Altice anuncia seis municípios com cobertura de fibra ótica a 100%

A partir do dia 30 de junho, dez freguesias de um total de seis municípios de Portugal, ficam cobertas com 100% de fibra ótica. Os autarcas dos municípios em questão aplaudem o projeto de "coesão".

A Altice Portugal quer cobrir todo o país com 100% fibra ótica. Para concretizar esse propósito, a empresa vai iniciar um projeto-piloto de cobertura integral de rede fibra ótica, que começa por integrar seis municípios espalhados por todo o país. A partir do dia 30 de junho, dez freguesias de Portugal passam a ficar cobertas com 100% de fibra ótica.

Em causa estão as freguesias de União das Freguesias de Beja (Beja), Pontével, Vale da Pedra e União das Freguesias do Cartaxo e Vale da Pinta (no Cartaxo), Pinhanços e União de Santa Marinha e São Martinho (em Seia), Corroios (no Seixal), Rio Mouro (em Sintra) e Louredo e União das Freguesias de Ventosa e Cova (em Vieira do Minho). Já os autarcas, por sua vez, mostram-se satisfeitos com a iniciativa “de coesão” da Altice.

Mas o objetivo é alcançar a cobertura integral de fibra ótica em todo o país. “Estas são mesmo só as primeiras. Dezenas e centenas de freguesias vão ser implementadas neste projeto, nos próximos anos. Vamos, gradualmente, migrar os serviços para estas redes de fibra ótica”, alertou Alexandre Fonseca, presidente executivo da Altice Portugal, durante a apresentação do projeto “Freguesias 100% Fibra”, em Lisboa.

Altice apresenta "100% Fibra" - 30ABR19
As dez freguesias em questão sãoHugo Amaral/ECO

“Este não é um projeto que se centra única e exclusivamente nos grandes centros urbanos. (…) não se resume à mancha litoral do país, mas percorre Portugal de lés a lés”, afirmou Luís Alveirinho, chief technology officer (CTO) da Altice Portugal.

Trata-se de “infraestruturas que vão ficar para as gerações futuras (…) são a chave para aumentar a competitividade”, acrescentou Alexandre Fonseca, reforçando que, no ano passado, a Altice investiu mais de 86 milhões de euros em inovação.

Já para os autarcas dos seis municípios, que marcaram também presença no evento da Altice Portugal, este projeto significa, acima de tudo, “equilíbrio” e “coesão”. Paulo Lúcio Arsénio, presidente da Câmara Municipal de Beja, considera que esta é uma medida “importante para equilibrar um país onde o litoral tem tido, claramente, mais benefícios”.

Já Carlos Filipe Camelo, presidente da Câmara Municipal de Seia, fala de um “projeto inclusivo”, que reforça a coesão territorial. “É isso que deve ser. Trabalhar uns com os outros e não uns contra os outros. É esta a chave para o equilíbrio e o desenvolvimento em Portugal”, acrescentou Lúcio Arsénio.

“A próxima revolução industrial é, provavelmente, aquela para a qual Portugal estará melhor preparado”

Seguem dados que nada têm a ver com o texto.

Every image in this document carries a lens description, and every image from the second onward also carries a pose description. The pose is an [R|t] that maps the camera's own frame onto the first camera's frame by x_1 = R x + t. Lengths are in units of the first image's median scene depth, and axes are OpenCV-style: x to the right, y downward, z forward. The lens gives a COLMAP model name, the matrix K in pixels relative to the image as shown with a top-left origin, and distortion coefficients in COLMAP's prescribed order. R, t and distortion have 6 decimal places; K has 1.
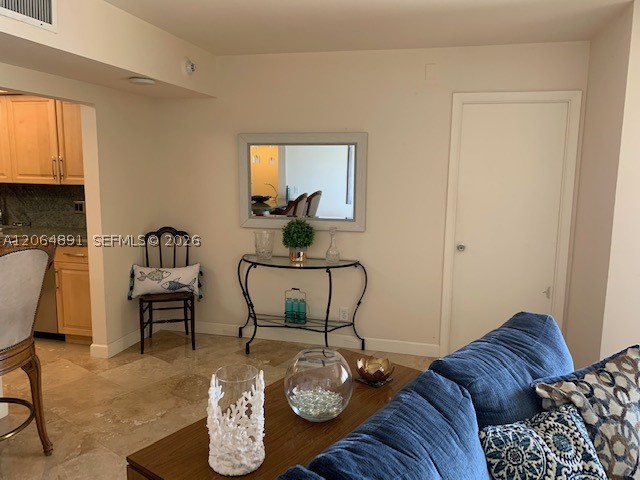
lens RADIAL K [[495.6, 0, 319.0], [0, 495.6, 235.5], [0, 0, 1]] dist [0.035132, -0.044989]
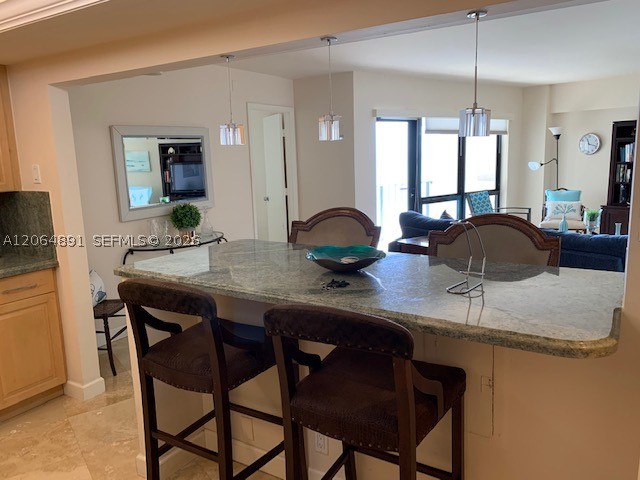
lens RADIAL K [[486.5, 0, 321.2], [0, 486.5, 238.4], [0, 0, 1]] dist [0.006763, -0.004100]
pose [[0.304952, -0.183919, 0.934440, -0.981267], [0.164058, 0.976653, 0.138688, -0.056094], [-0.938131, 0.111009, 0.328006, 0.339056]]
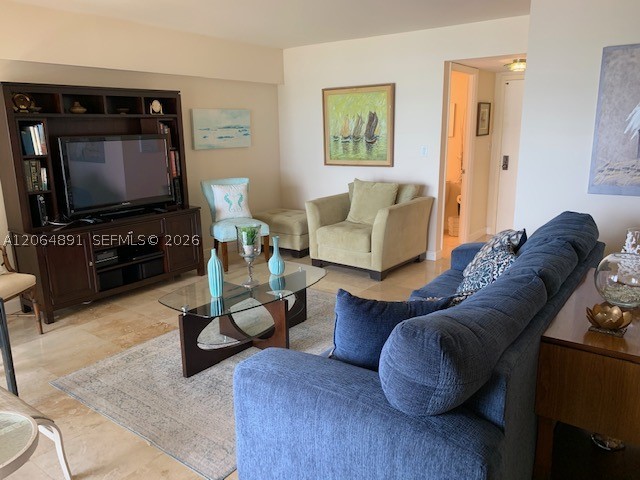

Luís Alveirinho reforçou que, ainda, Portugal tem das melhores infraestruturas de fibra ótica da Europa e do mundo, por um lado, que faz “inveja aos outros países da Europa” e, por outro lado, que “orgulha os portugueses”.

À esquerda: Luís Alveirinho, CTO da Altice Portugal. À direita: Alexandre Fonseca, presidente executivo da Altice Portugal.Hugo Amaral/ECO

“Cerca de 70% de todas as casas que existem em Portugal têm penetração e capacidade para ter serviços de fibra ótica fornecidos por todos os operadores e, em particular, pela Altice Portugal. Mas, tendo em conta a percentagem de casas desabitadas, a taxa de penetração será, ainda, superior a esses 70%”, explicou o CTO da Altice Portugal.

Estes números fazem com que Luís Alveirinho acredite que o país está, de facto, melhor preparado do que às vezes se pensa. “A próxima revolução industrial é, provavelmente, aquela para a qual Portugal estará melhor preparado”, afirmou.

Para já, a grande preocupação da Altice é garantir que todos os portugueses têm cobertura de fibra ótica. Posteriormente, é natural que se venha a assistir ao desligamento gradual da rede cobre, ainda que não seja agora o objetivo da empresa. “Haverá condições para que isso aconteça dentro de uma década”, disse Luís Alveirinho.